[Source texts of formatted documents]
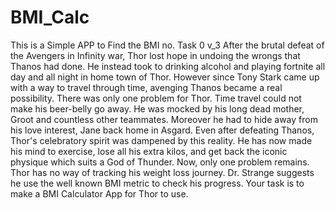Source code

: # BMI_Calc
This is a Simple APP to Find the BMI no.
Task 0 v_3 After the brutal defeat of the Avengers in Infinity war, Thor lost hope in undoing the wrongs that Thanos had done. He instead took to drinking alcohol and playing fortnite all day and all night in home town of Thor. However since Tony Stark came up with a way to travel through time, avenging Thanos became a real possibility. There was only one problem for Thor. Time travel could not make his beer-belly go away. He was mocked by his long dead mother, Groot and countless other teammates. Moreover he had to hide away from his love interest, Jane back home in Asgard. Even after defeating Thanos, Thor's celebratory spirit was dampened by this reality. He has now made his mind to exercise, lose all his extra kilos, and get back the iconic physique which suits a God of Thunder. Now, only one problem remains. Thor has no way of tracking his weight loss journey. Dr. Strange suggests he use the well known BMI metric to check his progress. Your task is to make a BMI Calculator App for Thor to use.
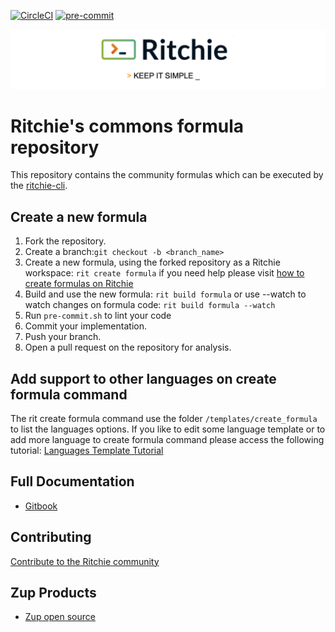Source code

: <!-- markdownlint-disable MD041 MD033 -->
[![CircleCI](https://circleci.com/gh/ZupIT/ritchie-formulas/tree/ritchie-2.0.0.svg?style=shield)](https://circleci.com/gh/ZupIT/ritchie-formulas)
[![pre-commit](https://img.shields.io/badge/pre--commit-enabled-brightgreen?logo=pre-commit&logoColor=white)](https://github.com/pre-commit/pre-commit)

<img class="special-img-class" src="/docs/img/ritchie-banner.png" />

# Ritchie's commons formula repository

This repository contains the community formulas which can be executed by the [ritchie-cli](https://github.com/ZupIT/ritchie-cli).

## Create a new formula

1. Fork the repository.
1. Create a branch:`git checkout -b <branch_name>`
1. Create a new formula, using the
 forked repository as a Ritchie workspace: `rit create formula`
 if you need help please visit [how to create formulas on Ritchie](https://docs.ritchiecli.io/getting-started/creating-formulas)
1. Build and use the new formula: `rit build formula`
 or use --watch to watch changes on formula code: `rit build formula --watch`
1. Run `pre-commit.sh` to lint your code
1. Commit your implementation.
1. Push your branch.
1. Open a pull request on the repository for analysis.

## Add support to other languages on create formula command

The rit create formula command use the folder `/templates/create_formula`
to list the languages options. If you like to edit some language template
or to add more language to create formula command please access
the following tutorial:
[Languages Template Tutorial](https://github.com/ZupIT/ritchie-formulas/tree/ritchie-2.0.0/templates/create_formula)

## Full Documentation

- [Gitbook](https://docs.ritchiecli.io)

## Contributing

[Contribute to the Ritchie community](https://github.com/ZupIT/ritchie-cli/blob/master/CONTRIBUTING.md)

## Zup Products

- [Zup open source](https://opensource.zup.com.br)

==

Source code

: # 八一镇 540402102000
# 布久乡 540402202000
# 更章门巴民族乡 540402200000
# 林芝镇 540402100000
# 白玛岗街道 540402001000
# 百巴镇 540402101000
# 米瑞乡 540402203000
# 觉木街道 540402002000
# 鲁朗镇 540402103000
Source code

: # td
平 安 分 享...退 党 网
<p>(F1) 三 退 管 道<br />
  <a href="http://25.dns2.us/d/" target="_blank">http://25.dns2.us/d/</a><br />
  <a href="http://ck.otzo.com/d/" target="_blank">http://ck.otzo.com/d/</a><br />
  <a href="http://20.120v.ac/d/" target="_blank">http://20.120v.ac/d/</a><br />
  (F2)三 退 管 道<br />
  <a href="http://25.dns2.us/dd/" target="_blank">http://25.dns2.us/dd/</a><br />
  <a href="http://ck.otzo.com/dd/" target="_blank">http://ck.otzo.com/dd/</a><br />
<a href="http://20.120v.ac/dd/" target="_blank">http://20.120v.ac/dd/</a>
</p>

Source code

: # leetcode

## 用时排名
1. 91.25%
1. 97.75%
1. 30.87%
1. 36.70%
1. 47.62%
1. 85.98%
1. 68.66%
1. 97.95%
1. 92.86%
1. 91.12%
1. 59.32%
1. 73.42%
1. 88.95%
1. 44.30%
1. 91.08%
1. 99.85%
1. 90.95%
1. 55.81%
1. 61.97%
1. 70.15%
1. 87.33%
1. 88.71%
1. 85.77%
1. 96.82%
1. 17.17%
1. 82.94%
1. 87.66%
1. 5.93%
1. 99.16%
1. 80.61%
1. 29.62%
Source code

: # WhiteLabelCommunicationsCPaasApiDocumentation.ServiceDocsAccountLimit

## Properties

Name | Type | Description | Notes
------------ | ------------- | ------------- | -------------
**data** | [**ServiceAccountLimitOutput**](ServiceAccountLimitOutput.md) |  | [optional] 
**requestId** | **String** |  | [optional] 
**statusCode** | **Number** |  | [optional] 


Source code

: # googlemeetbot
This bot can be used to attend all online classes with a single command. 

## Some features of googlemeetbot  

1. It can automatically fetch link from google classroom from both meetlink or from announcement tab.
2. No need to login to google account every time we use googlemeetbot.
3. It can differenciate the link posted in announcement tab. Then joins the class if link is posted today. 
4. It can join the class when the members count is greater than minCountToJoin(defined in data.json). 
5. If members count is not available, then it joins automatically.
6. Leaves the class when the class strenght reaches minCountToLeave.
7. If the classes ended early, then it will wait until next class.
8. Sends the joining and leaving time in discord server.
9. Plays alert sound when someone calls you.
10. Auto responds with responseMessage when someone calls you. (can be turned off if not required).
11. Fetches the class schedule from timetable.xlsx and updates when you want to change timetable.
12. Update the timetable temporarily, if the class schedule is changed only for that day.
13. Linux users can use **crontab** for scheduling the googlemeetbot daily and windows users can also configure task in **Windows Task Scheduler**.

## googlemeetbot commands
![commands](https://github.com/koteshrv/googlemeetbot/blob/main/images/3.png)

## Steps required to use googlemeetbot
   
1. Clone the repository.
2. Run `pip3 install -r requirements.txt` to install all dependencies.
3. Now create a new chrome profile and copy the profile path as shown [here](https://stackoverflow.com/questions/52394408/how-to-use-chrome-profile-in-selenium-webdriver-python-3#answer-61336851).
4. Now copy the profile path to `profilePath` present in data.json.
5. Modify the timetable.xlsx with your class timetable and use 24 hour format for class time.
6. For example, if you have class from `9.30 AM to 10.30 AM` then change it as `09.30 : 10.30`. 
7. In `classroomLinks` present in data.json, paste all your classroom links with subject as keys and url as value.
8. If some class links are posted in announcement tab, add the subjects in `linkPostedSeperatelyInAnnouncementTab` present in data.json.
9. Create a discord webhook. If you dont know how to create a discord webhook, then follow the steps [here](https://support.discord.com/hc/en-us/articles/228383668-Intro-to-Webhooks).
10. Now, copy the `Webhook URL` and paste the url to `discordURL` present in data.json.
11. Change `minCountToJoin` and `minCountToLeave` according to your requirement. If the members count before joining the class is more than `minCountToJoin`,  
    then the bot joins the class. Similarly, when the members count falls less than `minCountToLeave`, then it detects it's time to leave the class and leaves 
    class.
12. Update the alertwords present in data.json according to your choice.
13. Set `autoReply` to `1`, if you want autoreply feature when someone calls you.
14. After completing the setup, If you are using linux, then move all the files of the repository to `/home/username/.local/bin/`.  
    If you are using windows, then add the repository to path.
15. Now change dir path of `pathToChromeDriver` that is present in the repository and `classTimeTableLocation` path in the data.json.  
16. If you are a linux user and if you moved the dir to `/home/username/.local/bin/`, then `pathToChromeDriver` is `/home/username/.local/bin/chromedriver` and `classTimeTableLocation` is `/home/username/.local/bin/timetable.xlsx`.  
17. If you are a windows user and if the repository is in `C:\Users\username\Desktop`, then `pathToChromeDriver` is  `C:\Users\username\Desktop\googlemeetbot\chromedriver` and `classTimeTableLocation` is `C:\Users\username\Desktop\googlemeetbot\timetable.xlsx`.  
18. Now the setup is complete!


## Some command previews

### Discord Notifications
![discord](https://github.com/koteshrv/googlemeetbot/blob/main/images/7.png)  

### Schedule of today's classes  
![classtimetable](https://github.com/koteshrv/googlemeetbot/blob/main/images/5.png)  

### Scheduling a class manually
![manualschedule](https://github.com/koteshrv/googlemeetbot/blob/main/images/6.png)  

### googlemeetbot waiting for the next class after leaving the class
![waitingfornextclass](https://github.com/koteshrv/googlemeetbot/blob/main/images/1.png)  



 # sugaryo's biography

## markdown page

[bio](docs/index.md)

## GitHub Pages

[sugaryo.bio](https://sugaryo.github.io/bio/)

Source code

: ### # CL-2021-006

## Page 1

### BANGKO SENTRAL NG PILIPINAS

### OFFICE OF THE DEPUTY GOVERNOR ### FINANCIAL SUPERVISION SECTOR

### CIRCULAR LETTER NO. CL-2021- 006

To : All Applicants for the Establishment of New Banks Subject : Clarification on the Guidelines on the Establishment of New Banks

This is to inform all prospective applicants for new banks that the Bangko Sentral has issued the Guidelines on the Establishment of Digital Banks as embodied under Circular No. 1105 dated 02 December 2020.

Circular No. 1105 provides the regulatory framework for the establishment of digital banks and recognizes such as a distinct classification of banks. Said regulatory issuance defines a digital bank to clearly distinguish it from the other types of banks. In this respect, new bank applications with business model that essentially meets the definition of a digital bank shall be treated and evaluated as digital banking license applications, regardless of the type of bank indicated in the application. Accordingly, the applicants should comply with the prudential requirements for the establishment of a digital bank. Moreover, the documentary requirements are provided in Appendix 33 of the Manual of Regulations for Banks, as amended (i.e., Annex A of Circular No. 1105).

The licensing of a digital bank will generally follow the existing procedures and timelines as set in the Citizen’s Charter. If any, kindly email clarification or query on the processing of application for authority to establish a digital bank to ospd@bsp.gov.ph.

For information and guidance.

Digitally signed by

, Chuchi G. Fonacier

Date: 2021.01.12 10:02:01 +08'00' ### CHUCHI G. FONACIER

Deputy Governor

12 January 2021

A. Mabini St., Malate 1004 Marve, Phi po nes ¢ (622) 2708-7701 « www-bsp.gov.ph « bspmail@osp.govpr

Goal of the exercise:
Reproduce the lines from the material above without any changes, starting with the line that contains "## googlemeetbot commands" and ending with the line that contains "## Steps required to use googlemeetbot", with both of those lines included.

Finished exercise:
## googlemeetbot commands
![commands](https://github.com/koteshrv/googlemeetbot/blob/main/images/3.png)

## Steps required to use googlemeetbot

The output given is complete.